At age 20, Sarah moved with her family to New Haven, Connecticut, where her uncle, Theodore Dwight Woolsey, was president of Yale University. During the Civil War, Woolsey worked in different hospitals for the wounded. She met and began a close lifelong friendship with the author Helen Hunt Jackson , known by the pseudonym "H.H." A story published in Scribner's Monthly Magazine by H.H., "Joe Hale's Red Stockings," features a character closely modeled after Woolsey. Following the death of her father in 1870, Woolsey traveled abroad for two years and, upon returning to the United States, followed her family to Newport, Rhode Island, where Jackson was living. The Woolseys built a charming house where Sarah would live for the remainder of her life, except for summer excursions to Maine and occasional visits to Europe.

Woolsey had previously published articles in magazines, and she submitted a collection of her children's stories to Roberts Brothers, which published them in 1872 under the pseudonym of Susan Coolidge. (Woolsey chose the name because her sister Jane Woolsey had previously published stories under the name "Margaret Coolidge.") The most popular of her children's books was the "Katy Did" series, published between 1873 and 1890. Basing the central character, Katy, upon herself, Woolsey depicted the lives of children in ways that were heavily influenced by her own family's experiences. These stories broke with the more traditional popular forms of moralizing tales to depict heroic, bold schoolgirls.

In addition to her children's books, Woolsey wrote poetry for adults, edited scholarly works, and continued to submit stories, verse, and travel articles to such prominent publications as Out-look, Woman's Home Companion, and Scribner's. She also worked as a manuscript reader for Roberts Brothers and then Little, Brown.
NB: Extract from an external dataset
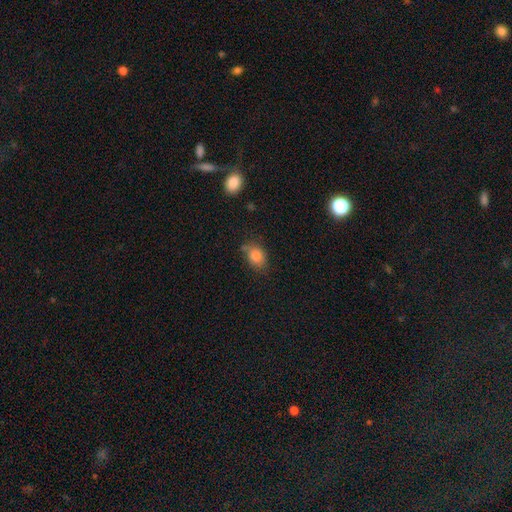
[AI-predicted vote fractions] This appears to be a smooth galaxy with no disk features (83%) that is in between round and cigar-shaped (63%). Merging: none (64%).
Woolsey built a summer home with her unmarried sister Dora Woolsey in Oneonta, New York, during the late 1880s. The two also visited their sister Jane on Mount Desert Island in Maine during the summers. In Boston, she stayed with Sarah Wymann Whitman and visited with Sarah Orne Jewett and William James. In her later years, Woolsey enjoyed a modest amount of wealth and leisure. She died of a heart condition in her home in Newport on April 9, 1905. She was buried on Dorset Island at Glen Cove, Long Island, where the first Woolsey had settled in 1623.

sources:

Jackson, Kenneth T., ed. Dictionary of American Biography. NY: Scribner.

James, Edward T., ed. Notable American Women, 1607–1950. Cambridge, MA: The Belknap Press of Harvard University, 1971.

MacDonald, Ruth K. "Sarah Chauncy Woolsey," in Dictionary of Literary Biography, Vol. 42: American Writers for Children Before 1900. Detroit, MI: Gale Research, 1985, pp. 397–400.